## START DATA EXCERPTS

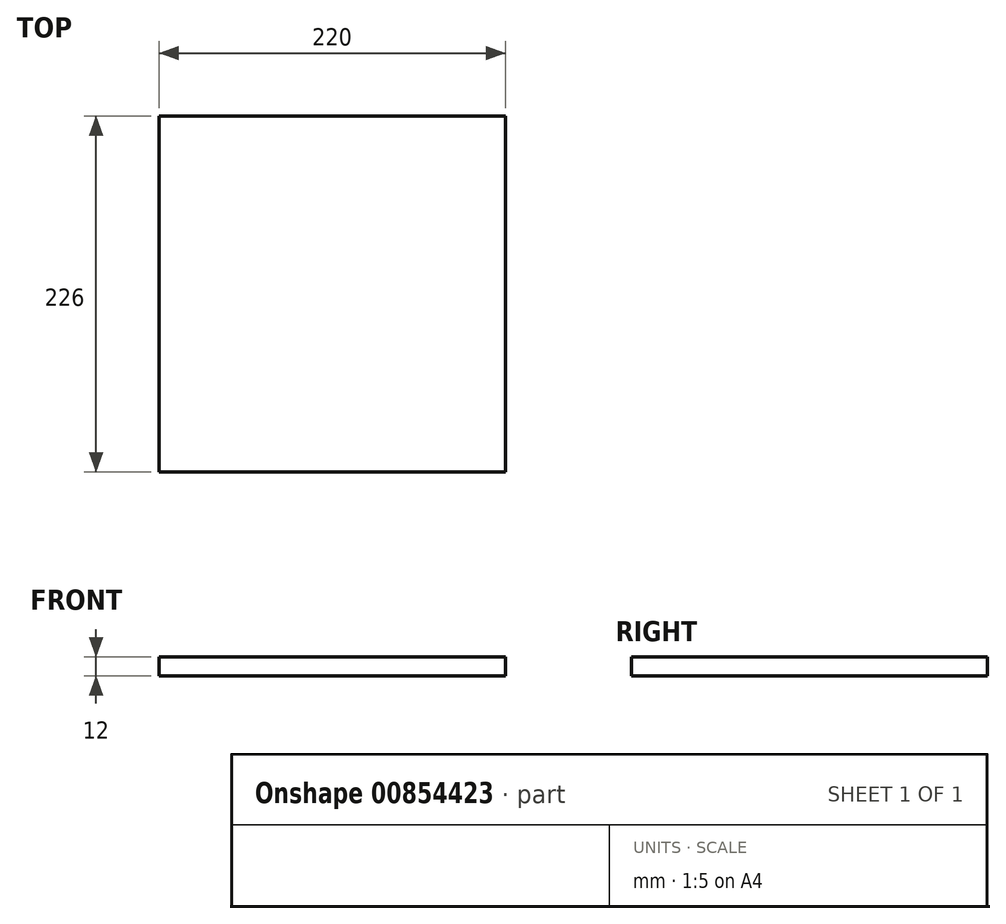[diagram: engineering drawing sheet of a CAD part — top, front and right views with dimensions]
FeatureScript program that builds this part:
annotation { "Feature Type Name" : "Feature", "Feature Type Description" : "" }
export const myFeature = defineFeature(function(context is Context, id is Id, definition is map)
    precondition{}
    {
        {
            var Q0;
            Q0=qCreatedBy(makeId("Top.planeOp"),FACE);
            var sketch = newSketch(context, id + "F0", { "sketchPlane" : qUnion([Q0])});
            skLineSegment(sketch, "E0.bottom", {"start": v(-122, 122) * mm, "end": v(122, 122) * mm});
            skLineSegment(sketch, "E0.top", {"start": v(-122, -122) * mm, "end": v(122, -122) * mm});
            skLineSegment(sketch, "E0.left", {"start": v(-122, 122) * mm, "end": v(-122, -122) * mm});
            skLineSegment(sketch, "E0.right", {"start": v(122, 122) * mm, "end": v(122, -122) * mm});
            skPoint(sketch, "E0.middle", {"position": v(0, 0) * mm});
            skSolve(sketch);
        }
        {
            var Q0;
            Q0 = qSketchRegion(id + "F0", true);
            extrude(context, id + "F1", {"entities" : qUnion([Q0]), "depth" : 12 * mm, "offsetDistance" : 25.4 * mm});
        }
        {
            var Q0;
            Q0=makeQuery(id+"F1.opExtrude","SWEPT_BODY",BODY,{"disambiguationData":[OSD([sQuery(id+"F0.wireOp",EDGE,"E0.bottom"),sQuery(id+"F0.wireOp",EDGE,"E0.top"),sQuery(id+"F0.wireOp",EDGE,"E0.left"),sQuery(id+"F0.wireOp",EDGE,"E0.right")])]});
            deleteBodies(context, id + "F2", {"entities" : qUnion([Q0])});
        }
        {
            var Q0;
            Q0=qCreatedBy(makeId("Top.planeOp"),FACE);
            var sketch = newSketch(context, id + "F3", { "sketchPlane" : qUnion([Q0])});
            skLineSegment(sketch, "E1.bottom", {"start": v(-110, 113) * mm, "end": v(110, 113) * mm});
            skLineSegment(sketch, "E1.top", {"start": v(-110, -113) * mm, "end": v(110, -113) * mm});
            skLineSegment(sketch, "E1.left", {"start": v(-110, 113) * mm, "end": v(-110, -113) * mm});
            skLineSegment(sketch, "E1.right", {"start": v(110, 113) * mm, "end": v(110, -113) * mm});
            skPoint(sketch, "E1.middle", {"position": v(0, 0) * mm});
            skSolve(sketch);
        }
        {
            var Q0;
            Q0 = qSketchRegion(id + "F3", true);
            extrude(context, id + "F4", {"entities" : qUnion([Q0]), "depth" : 12 * mm, "offsetDistance" : 25.4 * mm});
        }
    });
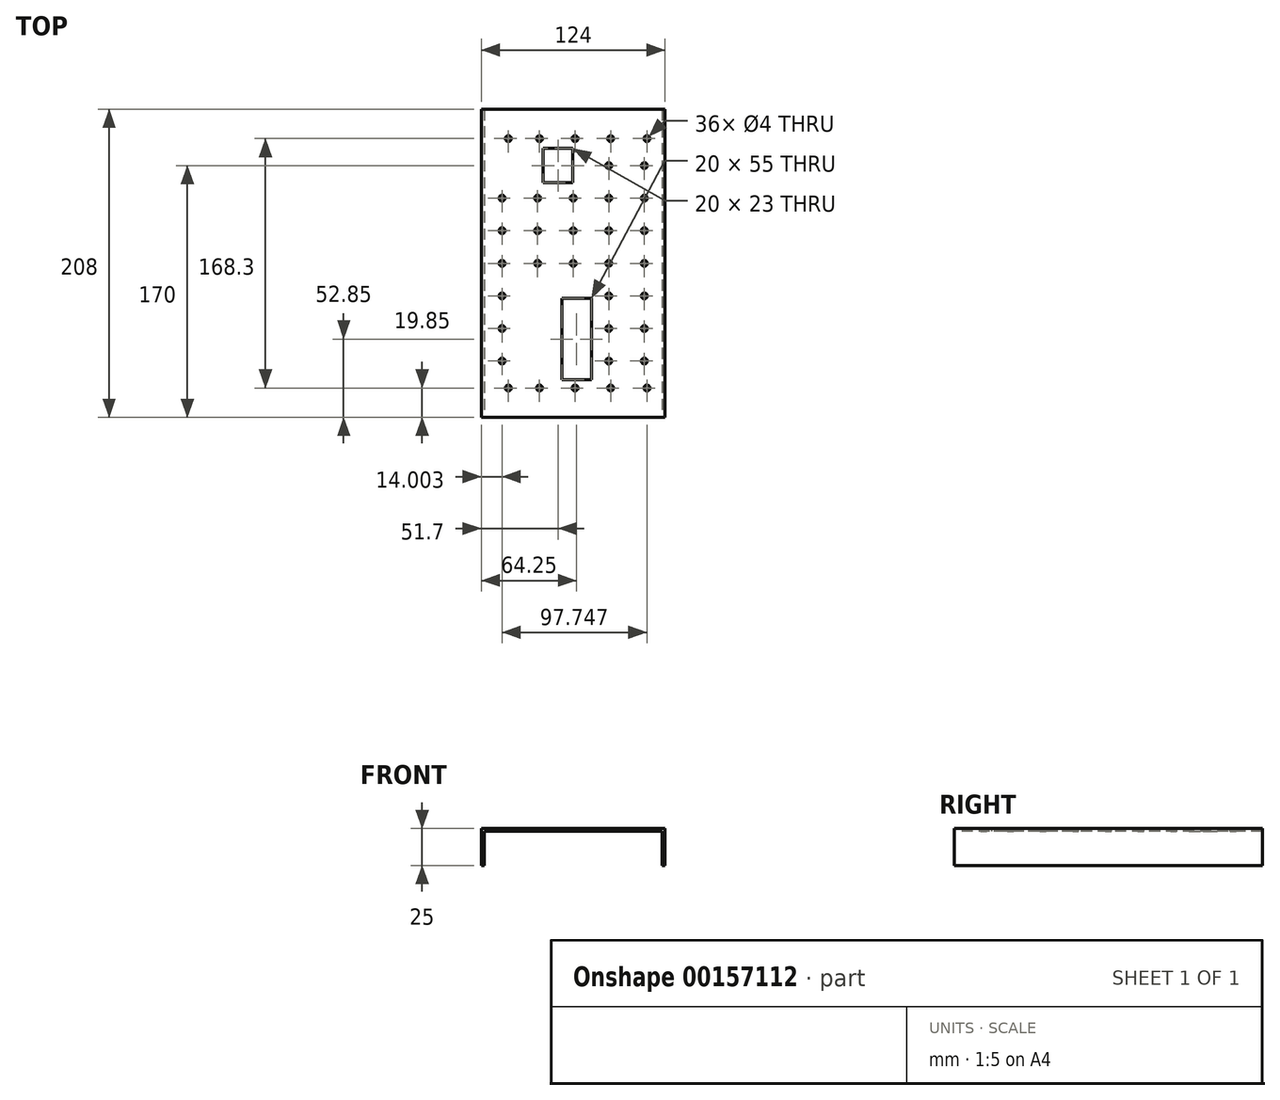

## END DATA EXCERPTS

§ **GOAL**: In how many lines of the material above does the string "true" appear? Give only the number.

§ **THE COMPLETED TASK**: 2